Ainsi, certaines relations syntaxiques construites par XIP et bien distinctes dans sa grammaire sont considérées comme équivalentes du point de vue du sens. Les dépendances syntaxiques différentes mais équivalentes que l’analyse syntaxique génère doivent donc être fusionnées sous une seule dénomination avant d’être stockées dans la base de données qui conserve l’information identifiée ou extraite du texte. Les équivalences de dépendances syntaxiques que nous avons constatées correspondent à une amélioration que nous avions réalisée sur le module de désambiguïsation sémantique développé à XRCE (Xerox Research Centre Europe), et qui avait été testé avec succès [Brun et al., 2001]. Elles ont toutefois été adaptées à la grammaire de XIP et sont exposées dans le tableau  5.1 page §.





Dépendance syntaxique
Exemple
Dénomination équivalente



SUBJa

Une partie des troupes se rallia à Élagabal. SUBJ(rallia, partie)

SUBJ(rallia, partie)

DEEPSUBJb

Constantin fut proclamé auguste par les troupes de Bretagne. DEEPSUBJ(proclamé, troupes)

SUBJ(proclamé, troupes)

SUBJCLITc

« Qu’ils me haïssent, pourvu qu’ils me craignent », disait-il. SUBJCLIT(disait, il)

SUBJ(disait, il)




VARG[DIR]d

César [. . .] écrase une armée des partisans de Pompée à Thapsus. VARG[DIR](écrase, armée)

VARG[DIR](écrase, armée)

SUBJ[PASS]e

Constantin fut proclamé auguste par les troupes de Bretagne. SUBJ[PASS](proclamé, Constantin)

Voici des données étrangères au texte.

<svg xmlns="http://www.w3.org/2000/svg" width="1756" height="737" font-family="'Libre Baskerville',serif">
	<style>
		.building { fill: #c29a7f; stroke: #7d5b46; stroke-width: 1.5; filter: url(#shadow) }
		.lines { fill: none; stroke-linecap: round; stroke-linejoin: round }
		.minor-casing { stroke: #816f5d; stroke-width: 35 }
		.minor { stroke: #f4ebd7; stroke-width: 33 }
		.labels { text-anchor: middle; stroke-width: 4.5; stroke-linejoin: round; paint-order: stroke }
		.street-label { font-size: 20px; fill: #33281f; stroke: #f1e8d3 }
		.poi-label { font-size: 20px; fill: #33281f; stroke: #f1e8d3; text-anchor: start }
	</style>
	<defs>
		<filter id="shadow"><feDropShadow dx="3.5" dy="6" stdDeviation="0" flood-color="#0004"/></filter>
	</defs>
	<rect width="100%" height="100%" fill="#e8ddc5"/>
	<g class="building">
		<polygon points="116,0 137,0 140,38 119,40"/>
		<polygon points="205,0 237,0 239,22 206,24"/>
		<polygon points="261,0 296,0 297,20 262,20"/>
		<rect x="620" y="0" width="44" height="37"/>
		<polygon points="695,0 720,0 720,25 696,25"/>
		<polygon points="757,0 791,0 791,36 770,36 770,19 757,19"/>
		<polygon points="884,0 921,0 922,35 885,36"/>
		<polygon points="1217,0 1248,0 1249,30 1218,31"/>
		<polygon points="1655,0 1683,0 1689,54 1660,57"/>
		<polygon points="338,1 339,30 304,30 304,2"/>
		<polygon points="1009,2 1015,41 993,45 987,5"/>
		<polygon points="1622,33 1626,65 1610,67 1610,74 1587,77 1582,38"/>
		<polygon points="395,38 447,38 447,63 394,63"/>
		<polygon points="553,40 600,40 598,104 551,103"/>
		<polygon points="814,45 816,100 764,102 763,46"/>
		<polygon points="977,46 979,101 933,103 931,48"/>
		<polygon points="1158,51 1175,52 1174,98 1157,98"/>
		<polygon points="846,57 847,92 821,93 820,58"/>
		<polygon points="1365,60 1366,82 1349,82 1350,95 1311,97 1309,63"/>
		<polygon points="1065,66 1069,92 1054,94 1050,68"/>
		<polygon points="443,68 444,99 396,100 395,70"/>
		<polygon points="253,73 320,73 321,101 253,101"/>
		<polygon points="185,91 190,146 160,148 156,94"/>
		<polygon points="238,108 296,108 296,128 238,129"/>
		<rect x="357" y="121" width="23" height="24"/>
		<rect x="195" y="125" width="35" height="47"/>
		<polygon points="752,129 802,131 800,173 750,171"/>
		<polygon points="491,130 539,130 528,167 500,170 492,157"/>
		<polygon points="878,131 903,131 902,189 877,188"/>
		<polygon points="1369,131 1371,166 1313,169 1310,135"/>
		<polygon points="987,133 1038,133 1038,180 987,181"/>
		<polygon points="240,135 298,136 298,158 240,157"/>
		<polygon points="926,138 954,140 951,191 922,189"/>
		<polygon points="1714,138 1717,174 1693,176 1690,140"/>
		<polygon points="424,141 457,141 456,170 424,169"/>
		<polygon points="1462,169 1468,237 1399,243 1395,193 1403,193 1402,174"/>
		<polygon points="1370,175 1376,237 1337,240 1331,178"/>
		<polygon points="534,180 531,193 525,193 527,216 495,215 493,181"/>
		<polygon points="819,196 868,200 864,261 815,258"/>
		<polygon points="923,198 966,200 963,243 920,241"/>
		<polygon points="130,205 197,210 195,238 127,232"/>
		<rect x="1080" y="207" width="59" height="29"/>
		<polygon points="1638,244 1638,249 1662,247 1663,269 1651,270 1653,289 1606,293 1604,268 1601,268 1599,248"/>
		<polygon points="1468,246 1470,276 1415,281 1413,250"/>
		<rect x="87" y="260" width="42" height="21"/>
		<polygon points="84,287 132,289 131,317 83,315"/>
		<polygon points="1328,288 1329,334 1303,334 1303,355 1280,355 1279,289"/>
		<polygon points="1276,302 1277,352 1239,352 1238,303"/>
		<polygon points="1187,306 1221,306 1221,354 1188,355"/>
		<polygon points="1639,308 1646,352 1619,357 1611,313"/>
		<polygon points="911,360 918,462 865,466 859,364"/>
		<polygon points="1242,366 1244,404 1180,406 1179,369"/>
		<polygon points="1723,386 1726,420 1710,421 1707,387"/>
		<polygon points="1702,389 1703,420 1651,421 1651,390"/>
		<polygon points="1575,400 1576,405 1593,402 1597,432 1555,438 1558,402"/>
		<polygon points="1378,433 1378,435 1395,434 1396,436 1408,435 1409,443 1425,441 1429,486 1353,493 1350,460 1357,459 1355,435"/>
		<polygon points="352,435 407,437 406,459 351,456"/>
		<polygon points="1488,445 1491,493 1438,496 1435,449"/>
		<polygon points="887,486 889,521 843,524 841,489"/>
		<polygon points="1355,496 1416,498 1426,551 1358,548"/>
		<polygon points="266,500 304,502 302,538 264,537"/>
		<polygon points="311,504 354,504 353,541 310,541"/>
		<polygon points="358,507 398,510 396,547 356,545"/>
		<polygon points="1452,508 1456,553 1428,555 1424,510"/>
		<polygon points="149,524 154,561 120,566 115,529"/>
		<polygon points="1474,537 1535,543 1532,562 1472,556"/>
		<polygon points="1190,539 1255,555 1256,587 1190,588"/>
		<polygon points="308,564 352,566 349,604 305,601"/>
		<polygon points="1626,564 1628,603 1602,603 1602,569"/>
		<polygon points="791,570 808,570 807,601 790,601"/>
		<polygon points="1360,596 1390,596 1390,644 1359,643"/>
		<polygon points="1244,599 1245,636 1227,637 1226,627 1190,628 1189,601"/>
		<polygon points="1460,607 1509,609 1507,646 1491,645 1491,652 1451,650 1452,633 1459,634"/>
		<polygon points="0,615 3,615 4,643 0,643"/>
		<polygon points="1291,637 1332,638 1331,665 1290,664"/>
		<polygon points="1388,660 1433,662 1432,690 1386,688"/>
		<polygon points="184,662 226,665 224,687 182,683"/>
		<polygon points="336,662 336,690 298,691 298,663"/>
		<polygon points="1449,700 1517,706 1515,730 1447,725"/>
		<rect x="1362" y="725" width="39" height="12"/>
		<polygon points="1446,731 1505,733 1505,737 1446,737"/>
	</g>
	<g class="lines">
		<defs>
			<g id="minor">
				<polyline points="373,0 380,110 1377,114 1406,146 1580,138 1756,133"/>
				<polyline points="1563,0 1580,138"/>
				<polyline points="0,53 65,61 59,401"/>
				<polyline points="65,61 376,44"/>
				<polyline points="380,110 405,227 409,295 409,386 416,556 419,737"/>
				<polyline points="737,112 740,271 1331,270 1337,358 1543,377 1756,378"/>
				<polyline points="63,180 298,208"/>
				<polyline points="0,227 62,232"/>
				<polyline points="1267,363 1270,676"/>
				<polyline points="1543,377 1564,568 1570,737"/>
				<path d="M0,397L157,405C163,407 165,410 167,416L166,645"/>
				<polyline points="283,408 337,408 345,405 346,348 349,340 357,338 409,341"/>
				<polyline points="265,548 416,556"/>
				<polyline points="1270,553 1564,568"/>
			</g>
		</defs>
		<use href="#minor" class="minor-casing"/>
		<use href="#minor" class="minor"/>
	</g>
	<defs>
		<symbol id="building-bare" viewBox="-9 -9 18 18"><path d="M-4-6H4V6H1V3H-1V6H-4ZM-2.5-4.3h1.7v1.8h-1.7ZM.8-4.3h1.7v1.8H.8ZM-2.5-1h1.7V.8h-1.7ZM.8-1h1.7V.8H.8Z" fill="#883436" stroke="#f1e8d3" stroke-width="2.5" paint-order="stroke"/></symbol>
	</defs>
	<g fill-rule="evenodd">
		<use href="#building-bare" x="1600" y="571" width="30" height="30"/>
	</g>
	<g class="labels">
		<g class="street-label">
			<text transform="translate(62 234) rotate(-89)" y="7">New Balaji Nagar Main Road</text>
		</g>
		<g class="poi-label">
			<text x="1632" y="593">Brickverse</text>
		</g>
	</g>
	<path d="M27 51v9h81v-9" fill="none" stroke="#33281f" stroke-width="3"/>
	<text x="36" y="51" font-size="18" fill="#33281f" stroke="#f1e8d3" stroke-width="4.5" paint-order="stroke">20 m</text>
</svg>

VARG[DIR](proclamé, Constantin)




NMOD[NOUN, SPRED]f

Antoine fut l’ami et le second de César. NMOD[NOUN, SPRED](Antoine, ami)

NMOD[NOUN, SPRED](Antoine, ami)

SEQNPg

Constance III épousa Galla Placidia, sœur d’Honorius. SEQNP(Galla Placida, sœur)

NMOD[NOUN, SPRED](Galla Placida, sœur)





Tab. 5.1: Correspondances sémantiques de dépendances syntaxiques.

Dans ce tableau, on peut voir que certaines constructions sont sémantiquement équivalentes à d’autres. Par exemple, la mise en correspondance de SUBJ[PASS](X, Y) et VARG[DIR](X, Y) permet d’inférer la conformité sémantique entre les énoncés Constantin fut proclamé auguste par les troupes de Bretagne , où proclamé et Constantin sont unis par une dépendance SUBJ[PASS](proclamé, Constantin) et un énoncé Les troupes de Bretagne proclamèrent Constantin auguste, où les mêmes lemmes sont unis par une dépendance VARG[DIR](proclamèrent, Constantin). Il en va de même pour les autres dépendances mises en correspondance. Du fait de ces rassemblement de dépendances sous une seule dénomination, c’est un fragment de la sémantique de la phrase elle-même qui est emmagasinée au travers de ces relations syntaxiques.